Untuk Australia, Indonesia banyak mengekspor clinker, produk nan dipakai sebagai komponen pengikat dalam semen.
"Kita dikasih tahu bahwa sasaran nan ditetapkan Australia adalah emisi setingkat 717kg CO2/ton equivalent pada tahun 2026. Sementara saat ini emisi kita tetap di kisaran 830kg CO2/ton. Masih cukup jauh untuk diturunkan," tambah Lilik.
Jika kandas memenuhi sasaran emisi, Lilik menyebut bakal ada tambahan bea masuk 2-3 dolar Australia per ton sehingga keuntungan eksportir tergerus dan membikin produk Indonesia tak berkekuatan saing.
Konsekuensi Berat
Sejak diumumkan sebagai kerangka kerja dekarbonisasi di Eropa, patokan pajak karbon menuai protes dari sejumlah negara eksportir besar.
Cina dan India mengusulkan gugatan patokan CBAM sebagai pelanggaran prinsip perdagangan bebas ke Organisasi Perdagangan Dunia (WTO) lantaran menilai patokan ini corak diskriminasi negara maju terhadap negara berkembang.
Selain mempengaruhi industri semen, sistem pajak karbon bakal memukul industri baja bangunan Indonesia.
Menurut Badan Kebijakan Perdagangan Kementerian Perdagangan (Kemendag) saat ini dari semua produk besi baja Indonesia nan masuk Eropa hanya enam nan dikenai bea masuk 0,85-3,5 persen per ton. Penerapan pajak karbon berpotensi mengerek bea masuk produk baja Indonesia hingga 16 persen lebih.
"Konsekuensinya memang cukup berat, peralatan kita bisa jadi lebih mahal dan susah bersaing di pasar. Makanya kita lagi giatmenyarankan agar industri mulai mengubah operasinya dari yag berkarbon tinggi ke praktik-praktik industri hijau," ungkapnya.

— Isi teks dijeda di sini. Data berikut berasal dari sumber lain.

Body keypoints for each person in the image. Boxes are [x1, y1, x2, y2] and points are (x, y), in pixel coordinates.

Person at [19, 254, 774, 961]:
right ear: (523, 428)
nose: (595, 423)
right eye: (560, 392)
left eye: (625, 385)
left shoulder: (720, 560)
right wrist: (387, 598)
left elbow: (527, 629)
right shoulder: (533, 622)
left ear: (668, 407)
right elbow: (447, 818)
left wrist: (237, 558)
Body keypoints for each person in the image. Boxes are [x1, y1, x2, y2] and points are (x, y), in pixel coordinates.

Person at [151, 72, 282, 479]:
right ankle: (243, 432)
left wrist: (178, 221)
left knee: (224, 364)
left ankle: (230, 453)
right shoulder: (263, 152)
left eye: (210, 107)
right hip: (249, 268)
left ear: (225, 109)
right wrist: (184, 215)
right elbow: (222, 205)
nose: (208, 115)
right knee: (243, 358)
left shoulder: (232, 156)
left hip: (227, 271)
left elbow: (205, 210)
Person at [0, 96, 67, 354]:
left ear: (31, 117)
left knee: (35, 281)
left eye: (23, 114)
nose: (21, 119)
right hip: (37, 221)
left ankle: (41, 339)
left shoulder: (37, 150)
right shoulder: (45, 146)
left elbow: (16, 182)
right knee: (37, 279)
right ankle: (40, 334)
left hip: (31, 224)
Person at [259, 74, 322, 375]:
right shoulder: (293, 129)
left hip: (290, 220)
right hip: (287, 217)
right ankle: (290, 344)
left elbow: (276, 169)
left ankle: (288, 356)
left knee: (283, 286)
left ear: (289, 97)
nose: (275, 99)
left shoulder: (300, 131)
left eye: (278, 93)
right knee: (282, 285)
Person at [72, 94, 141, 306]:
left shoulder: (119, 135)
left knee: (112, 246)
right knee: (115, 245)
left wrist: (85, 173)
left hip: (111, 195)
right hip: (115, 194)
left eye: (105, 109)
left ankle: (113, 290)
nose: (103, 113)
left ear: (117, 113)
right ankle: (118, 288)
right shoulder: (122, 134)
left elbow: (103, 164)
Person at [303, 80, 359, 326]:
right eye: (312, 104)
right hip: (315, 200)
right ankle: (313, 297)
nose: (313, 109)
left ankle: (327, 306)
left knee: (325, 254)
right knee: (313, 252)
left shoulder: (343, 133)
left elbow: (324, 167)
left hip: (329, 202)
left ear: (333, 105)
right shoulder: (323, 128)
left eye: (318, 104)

"Yang mudah diimplementasikan saja dulu. Misalnya mulai beranjak BBM ke biodiesel, memanfaatkan mobil listrik, pasang solar panel untuk listrik surya. Ini kan relatif lebih mudah," imbuh Lilik.
Dirjen Energi Terbarukan ESDM Eniya Listiani menyebut rayuan mengubah praktik upaya dari pemanfaatan daya fosil menjadi daya hijau baru mulai disambut di Indonesia.
Namun, sejumlah sektor industri seperti semen mengeluhkan insentif untuk beranjak operasi ke praktik rendah karbon belum banyak.
Selain permintaan insentif berbentuk subsidi untuk operasi nan lebih ramah lingkungan, Eniya mengatakan banyak perusahaan mempersoalkan sumber daya baru pengganti BBM dari fosil dan batubara tetap sangat terbatas.